Each line of the data that mentions the string "database" needs to be identified and copied.

────────────────────

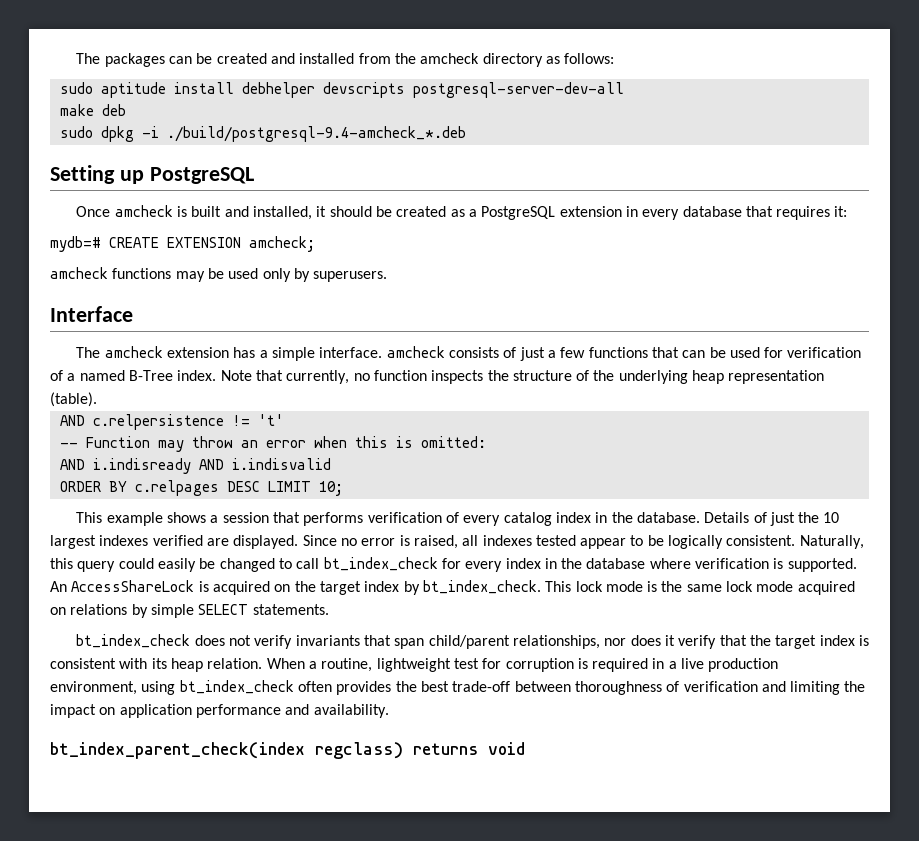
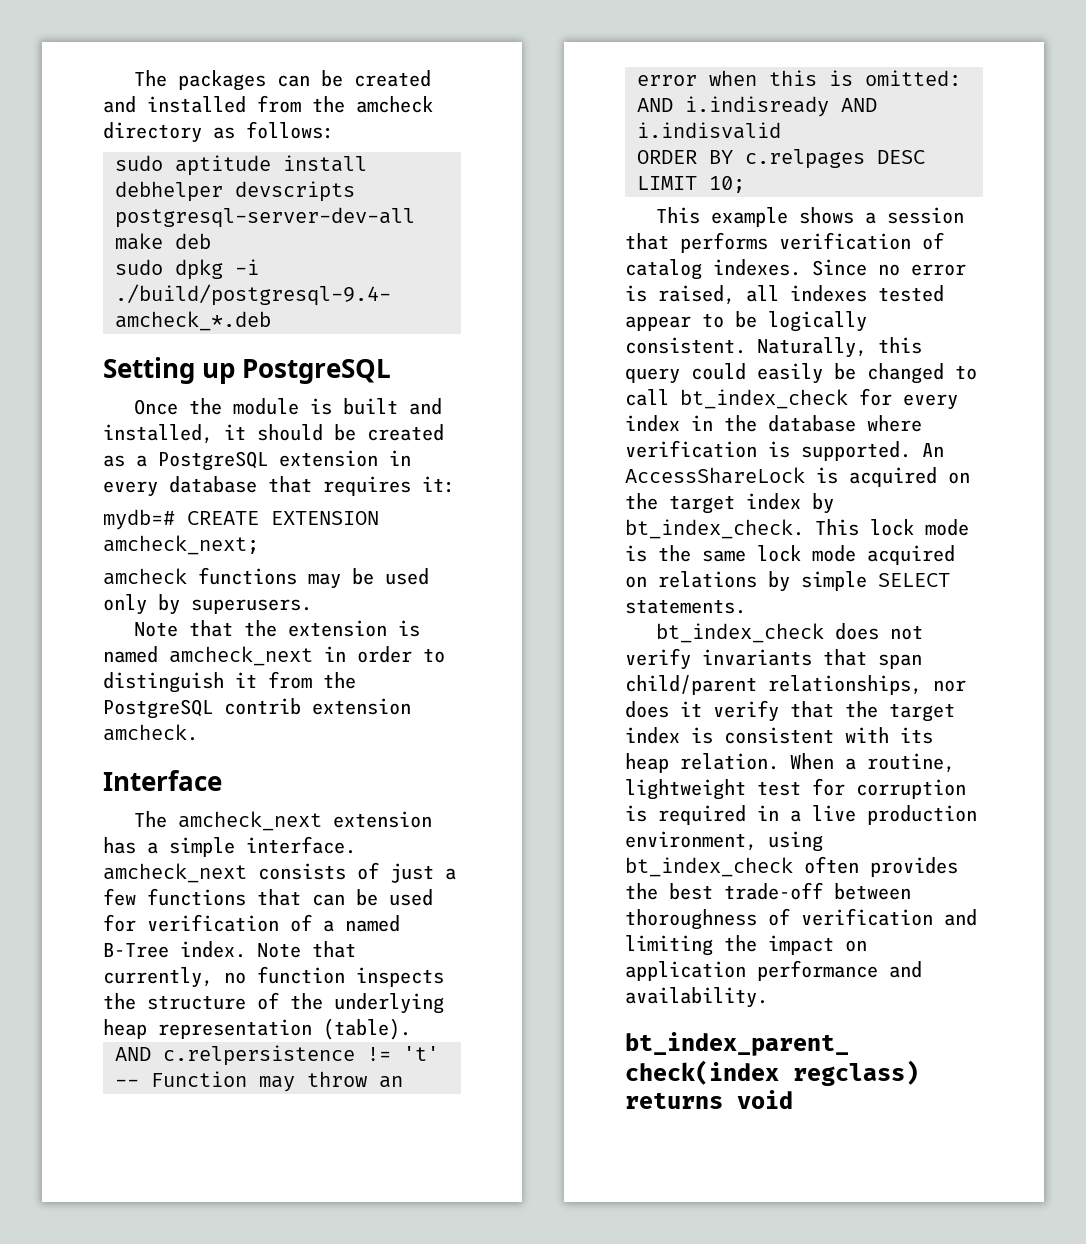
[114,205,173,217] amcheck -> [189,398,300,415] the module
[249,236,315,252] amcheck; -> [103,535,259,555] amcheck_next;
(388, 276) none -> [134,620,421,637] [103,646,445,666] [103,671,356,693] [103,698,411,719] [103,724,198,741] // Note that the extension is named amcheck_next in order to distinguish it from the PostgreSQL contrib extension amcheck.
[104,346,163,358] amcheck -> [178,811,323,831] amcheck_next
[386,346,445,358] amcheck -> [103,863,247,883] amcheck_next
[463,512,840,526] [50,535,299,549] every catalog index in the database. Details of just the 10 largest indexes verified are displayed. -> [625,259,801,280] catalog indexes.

────────────────────

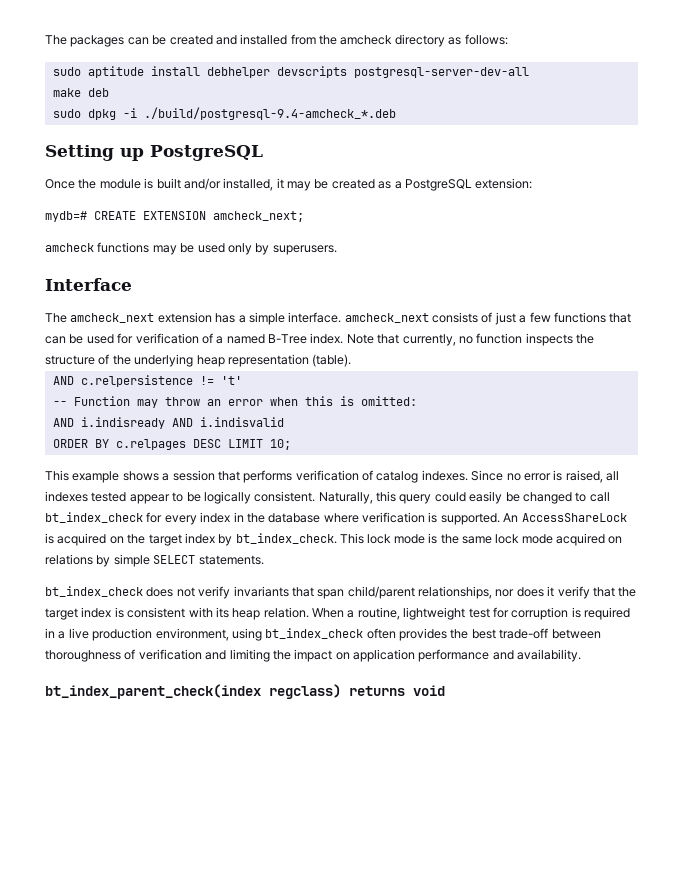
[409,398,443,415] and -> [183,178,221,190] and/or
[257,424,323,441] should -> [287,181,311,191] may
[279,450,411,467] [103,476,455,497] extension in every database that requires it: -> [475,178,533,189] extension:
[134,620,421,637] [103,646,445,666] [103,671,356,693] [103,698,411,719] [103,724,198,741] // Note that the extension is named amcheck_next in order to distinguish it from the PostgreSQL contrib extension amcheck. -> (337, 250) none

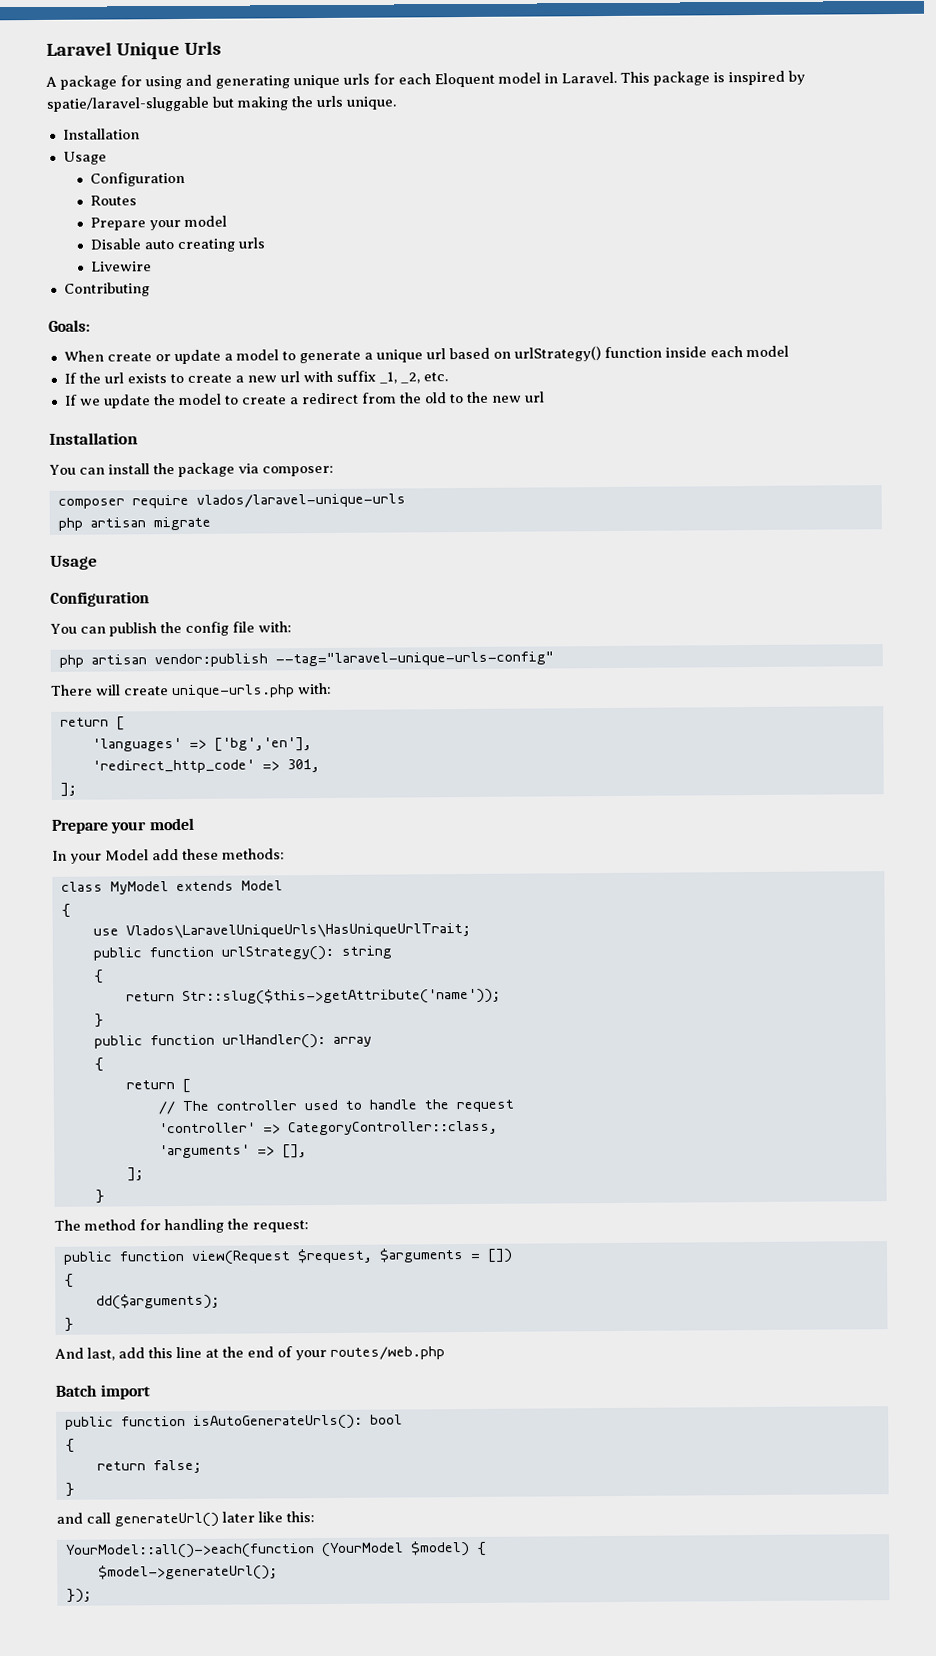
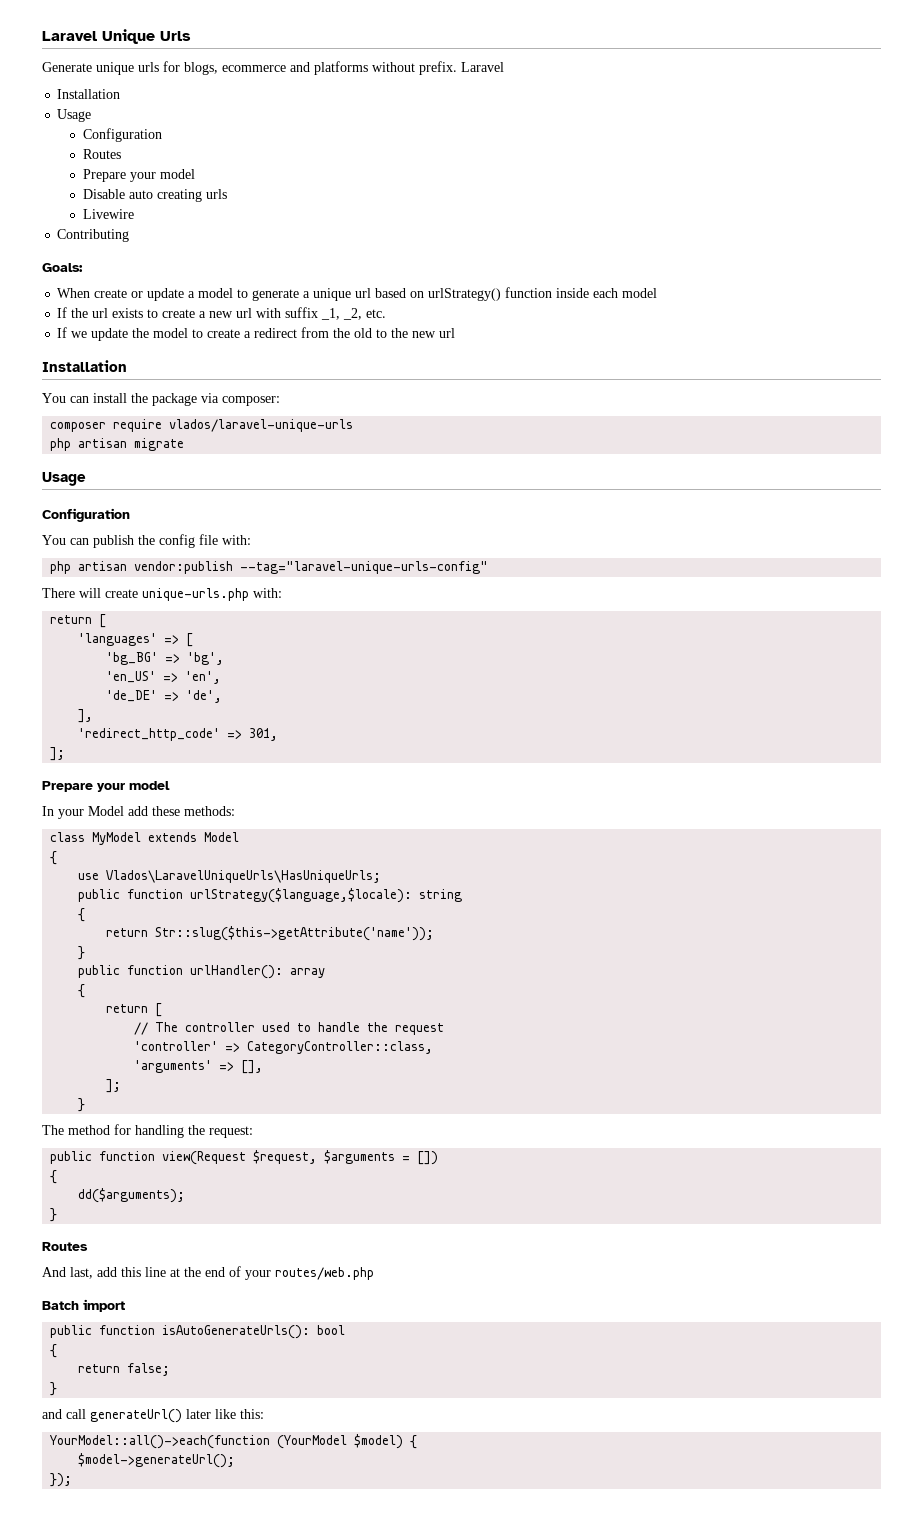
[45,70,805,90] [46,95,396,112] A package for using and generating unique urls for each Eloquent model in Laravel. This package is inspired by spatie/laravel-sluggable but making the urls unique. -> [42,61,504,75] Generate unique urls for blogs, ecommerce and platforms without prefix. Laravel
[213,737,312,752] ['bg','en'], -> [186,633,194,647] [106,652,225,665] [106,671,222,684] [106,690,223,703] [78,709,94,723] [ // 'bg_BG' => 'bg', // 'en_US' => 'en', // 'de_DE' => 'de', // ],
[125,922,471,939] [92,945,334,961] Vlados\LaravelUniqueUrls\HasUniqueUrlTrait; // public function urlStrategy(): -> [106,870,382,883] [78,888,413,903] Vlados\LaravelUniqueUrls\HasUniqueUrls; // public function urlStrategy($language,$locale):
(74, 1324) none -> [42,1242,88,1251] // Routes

────────────────────

§ **Response**:
[463,512,840,526] [50,535,299,549] every catalog index in the database. Details of just the 10 largest indexes verified are displayed. -> [625,259,801,280] catalog indexes.
[279,450,411,467] [103,476,455,497] extension in every database that requires it: -> [475,178,533,189] extension:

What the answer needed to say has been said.